◆ **Source records**:
####################

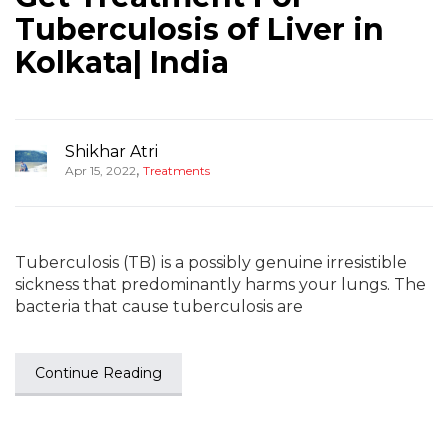
Tuberculosis of Liver in
Kolkata| India
Shikhar Atri
,
Apr 15, 2022
Treatments
Tuberculosis (TB) is a possibly genuine irresistible
sickness that predominantly harms your lungs. The
bacteria that cause tuberculosis are
Continue Reading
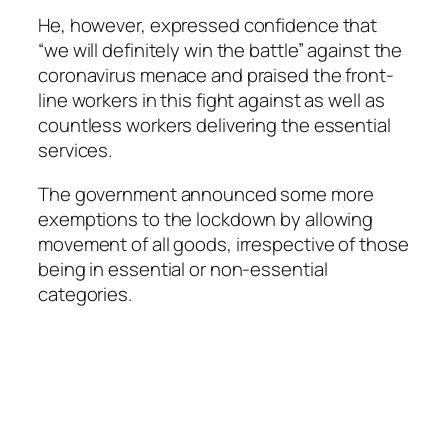
He, however, expressed confidence that
“we will definitely win the battle” against the
coronavirus menace and praised the front-
line workers in this fight against as well as
countless workers delivering the essential
services.
The government announced some more
exemptions to the lockdown by allowing
movement of all goods, irrespective of those
being in essential or non-essential
categories.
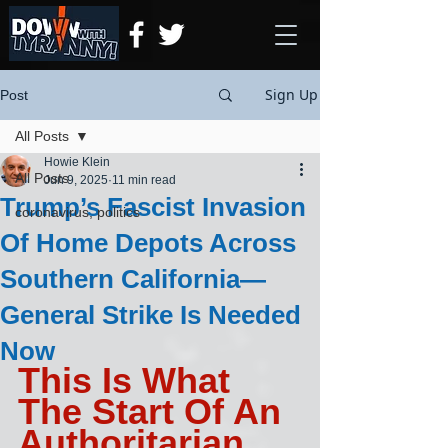
Sign Up
Post
All Posts
Howie Klein
All Posts
Jun 9, 2025
11 min read
Trump’s Fascist Invasion
coronavirus, politics
Of Home Depots Across
Southern California—
General Strike Is Needed
Now
This Is What 
The Start Of An 
Authoritarian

####################

◆ **PROBLEM**: Your copy of the records must be exact and must contain no pictures.

◆ **SOLUTION**:
Tuberculosis of Liver in
Kolkata| India
Shikhar Atri
,
Apr 15, 2022
Treatments
Tuberculosis (TB) is a possibly genuine irresistible
sickness that predominantly harms your lungs. The
bacteria that cause tuberculosis are
Continue Reading
He, however, expressed confidence that
“we will definitely win the battle” against the
coronavirus menace and praised the front-
line workers in this fight against as well as
countless workers delivering the essential
services.
The government announced some more
exemptions to the lockdown by allowing
movement of all goods, irrespective of those
being in essential or non-essential
categories.
Sign Up
Post
All Posts
Howie Klein
All Posts
Jun 9, 2025
11 min read
Trump’s Fascist Invasion
coronavirus, politics
Of Home Depots Across
Southern California—
General Strike Is Needed
Now
This Is What 
The Start Of An 
Authoritarian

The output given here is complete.